--- DATASET RECORDS Enclosed Below ---

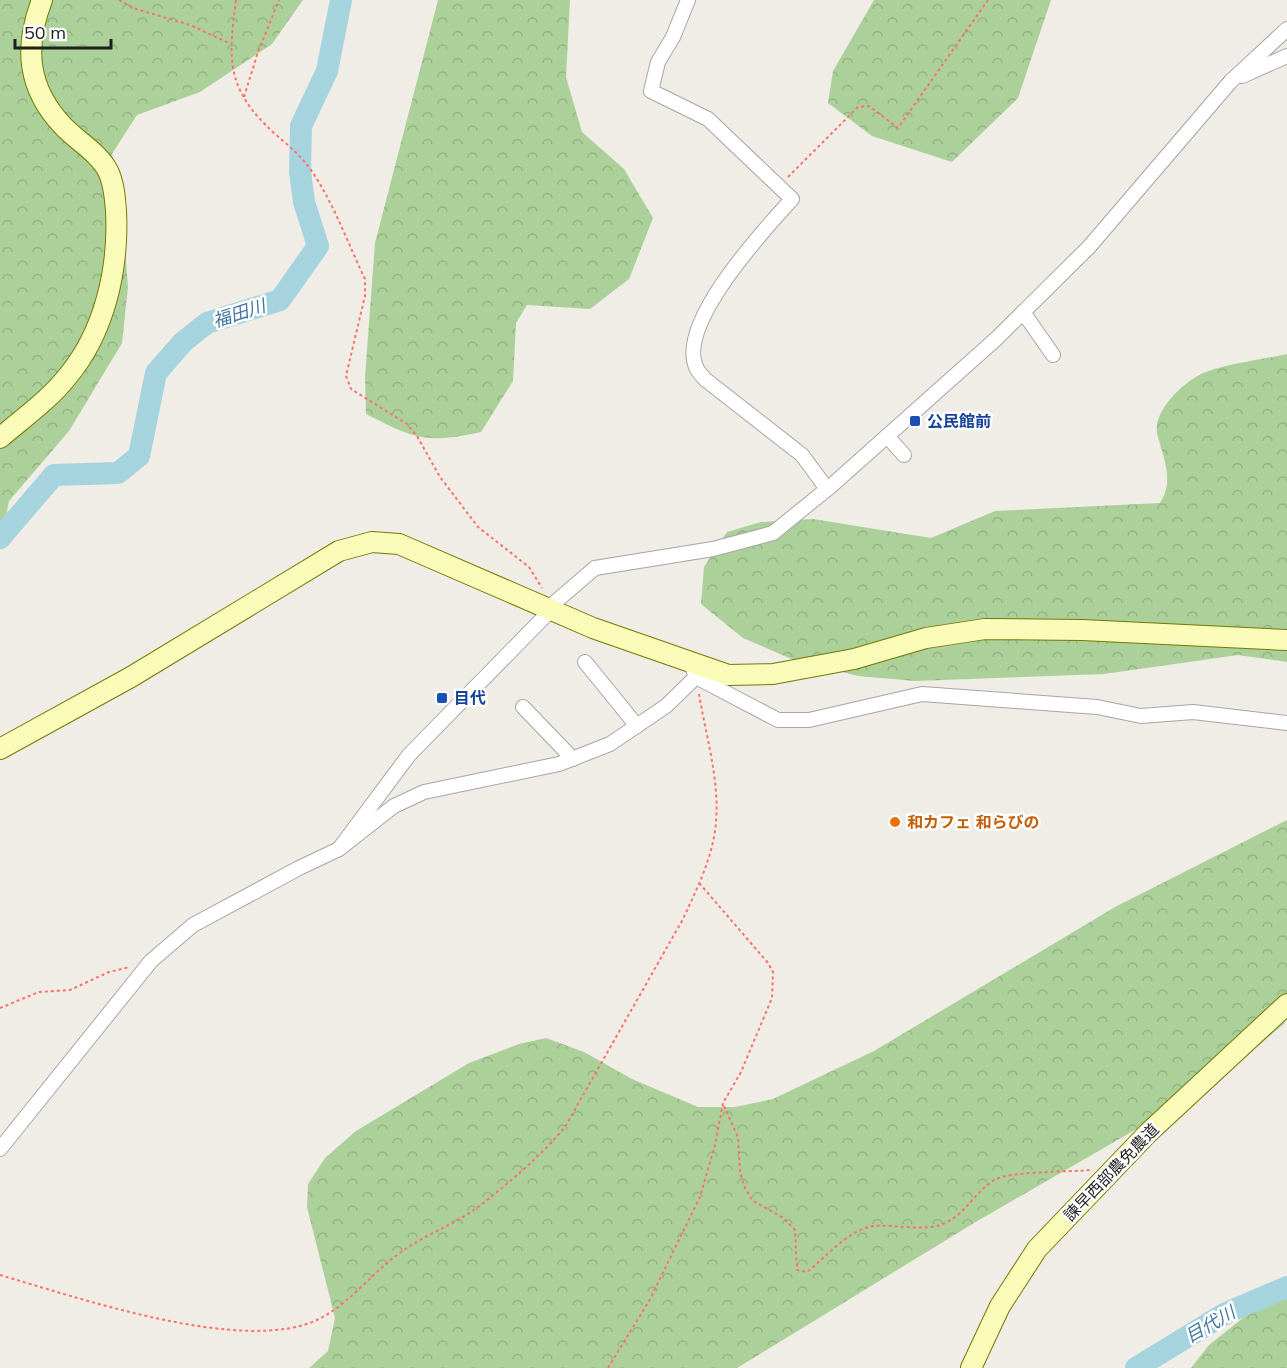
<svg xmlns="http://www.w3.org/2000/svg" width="1287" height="1368" viewBox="0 0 1287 1368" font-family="Mulish,'Noto Sans JP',sans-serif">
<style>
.forest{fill:url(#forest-crowns)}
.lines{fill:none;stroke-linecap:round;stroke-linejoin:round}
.river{stroke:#a5d4df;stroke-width:22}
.street-casing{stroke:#a6a6a6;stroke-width:16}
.secondary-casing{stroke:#737a02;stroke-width:22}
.path{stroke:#fd726a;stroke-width:2;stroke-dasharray:3 3;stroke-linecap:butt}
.street{stroke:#fff;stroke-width:14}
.secondary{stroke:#fbfbb9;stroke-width:20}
.transit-dot{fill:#1a4fb4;stroke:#fff;stroke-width:2}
.food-dot{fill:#e8710a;stroke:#fff;stroke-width:2}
.labels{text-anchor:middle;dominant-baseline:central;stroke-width:5;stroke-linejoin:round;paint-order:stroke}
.transit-label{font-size:16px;font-weight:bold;fill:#164399;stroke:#fff;text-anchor:start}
.food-label{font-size:16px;font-weight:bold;fill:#c56008;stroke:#fff;text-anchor:start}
.street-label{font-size:16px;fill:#1f1f1f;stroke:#fff}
.water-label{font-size:18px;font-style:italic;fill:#4377a2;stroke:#fff}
</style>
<defs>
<pattern id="forest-crowns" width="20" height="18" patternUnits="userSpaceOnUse" patternTransform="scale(1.5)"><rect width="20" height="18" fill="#acd099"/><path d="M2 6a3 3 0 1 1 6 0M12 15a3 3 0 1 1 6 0" fill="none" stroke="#94b283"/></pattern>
</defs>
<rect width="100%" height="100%" fill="#f0ece6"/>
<!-- forest -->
<g class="forest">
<polygon points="0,0 303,0 272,44 200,92 137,115 112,154 123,224 128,287 122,343 69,431 9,501 0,545"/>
<path d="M438 0H570L566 77 582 132 624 169 653 218 629 279 590 309 527 305 516 323 513 381 481 432C427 444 415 439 366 414L365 377 375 243Z"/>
<polygon points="874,0 1051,0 1018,98 952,162 872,136 828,103 833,71"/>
<path d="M1287 354V662L1238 655 1104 674 915 681 858 676 794 660 743 638 701 604 704 567 727 532 761 522 813 519 931 538 995 511 1160 503C1175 480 1163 458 1157 433 1153 410 1186 379 1206 372 1231 363 1261 360 1287 354Z"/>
<polygon points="1287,820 1287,1019 1284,1024 1204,1090 974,1223 737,1368 309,1368 328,1351 335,1318 307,1207 308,1184 325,1158 356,1131 469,1063 519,1044 546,1038 584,1052 632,1079 698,1107 735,1107 773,1099 874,1051 1115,907"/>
<polygon points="1287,1283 1287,1368 1191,1368 1209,1345"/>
</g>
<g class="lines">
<!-- river -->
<g class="river">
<polyline points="0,538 54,475 118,473 139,456 156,373 183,342 207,323 280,300 318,246 304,202 300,172 301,126 327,71 341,0"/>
<polyline points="1136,1368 1226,1313 1287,1287"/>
</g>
<defs>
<g id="street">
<path d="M688 0 673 37 658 62 651 91 708 119 792 199C765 229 674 326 697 369 699 373 703 377 706 380L802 455 827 489"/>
<polyline points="1242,76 1287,56"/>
<polyline points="1023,312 1053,355"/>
<polyline points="887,436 904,455"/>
<polyline points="585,662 637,726"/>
<polyline points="693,669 696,677 778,720 809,720 922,694 1097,707 1141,716 1193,712 1287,723"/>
<polyline points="523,707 573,759"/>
<polyline points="339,849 409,755 551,610 553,604 595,568 713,549 773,533 831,486 996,339 1089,247 1231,81 1287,29"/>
<polyline points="0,1149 151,961 193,925 299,868 339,849 394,806 424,792 559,764 610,744 666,706 696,677"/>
</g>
<g id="secondary">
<path d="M0 438C22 419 49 400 67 377 105 332 119 268 116 211 115 198 114 183 108 171 98 152 77 141 63 126 27 88 24 47 42 0"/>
<polyline points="0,749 131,677 339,551 372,542 399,544 593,628 728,675 773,674 854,659 926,638 985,629 1082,630 1287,640"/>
<polyline points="971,1368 1000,1306 1037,1249 1148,1133 1287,1004"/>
</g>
</defs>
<!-- street casing -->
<use href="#street" class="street-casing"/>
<!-- secondary casing -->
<use href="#secondary" class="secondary-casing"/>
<!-- path -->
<g class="path">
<polyline points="119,0 133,8 190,25 229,43"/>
<path d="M236 0C228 60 226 89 274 133 289 146 304 158 315 176 335 207 349 246 365 279V296L346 376 351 389 407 424 417 436 440 477 478 527 529 567 542 588"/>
<polyline points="244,97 258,52 279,0"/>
<polyline points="788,177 858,107 869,106 898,128 988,0"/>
<polyline points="0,1008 39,992 70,990 109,972 130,967"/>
<path d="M724 1106 738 1137 740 1172 745 1188 753 1201 782 1217 795 1230 797 1270 807 1272C826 1257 849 1229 874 1226 896 1224 922 1232 943 1224 966 1214 974 1193 994 1180 1010 1171 1069 1172 1090 1170"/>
<path d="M0 1275C77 1297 245 1356 319 1319 353 1302 376 1267 407 1248 431 1232 459 1222 482 1204 511 1181 541 1156 565 1127L683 919C694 895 706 871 712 846 725 796 707 743 699 694"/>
<polyline points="608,1368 649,1301 700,1197 715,1145 723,1103 741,1072 772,998 773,972 768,963 700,884"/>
</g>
<!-- street -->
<use href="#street" class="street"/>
<!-- secondary -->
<use href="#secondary" class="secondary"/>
</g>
<!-- markers -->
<g class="transit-dot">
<rect x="909" y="415" width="12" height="12" rx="3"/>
<rect x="436" y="692" width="12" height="12" rx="3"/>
</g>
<circle class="food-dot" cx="895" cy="822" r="6"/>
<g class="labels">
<!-- transit labels -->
<g class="transit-label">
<text x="927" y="421">公民館前</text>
<text x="454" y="698">目代</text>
</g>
<!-- food labels -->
<g class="food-label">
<text x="907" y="822">和カフェ 和らびの</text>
</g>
<!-- street labels -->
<g class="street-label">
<text transform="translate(1111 1172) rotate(-46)">諫早西部農免農道</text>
</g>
<!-- water labels -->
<g class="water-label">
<text transform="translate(239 313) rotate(-18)">福田川</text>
<text transform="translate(1210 1324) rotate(-30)">目代川</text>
</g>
</g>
<!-- scale -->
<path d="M15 39v9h96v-9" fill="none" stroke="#1f1f1f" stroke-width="3"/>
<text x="24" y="39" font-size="18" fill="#1f1f1f" stroke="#ffffff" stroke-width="4.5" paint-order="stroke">50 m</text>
</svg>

--- End of Enclosed DATASET RECORDS ---

(WHAT NEEDS TO BE DONE): Each line of the entries where the string "lines" occurs should be shown.

(SOLVED PROBLEM):
.lines{fill:none;stroke-linecap:round;stroke-linejoin:round}
<g class="lines">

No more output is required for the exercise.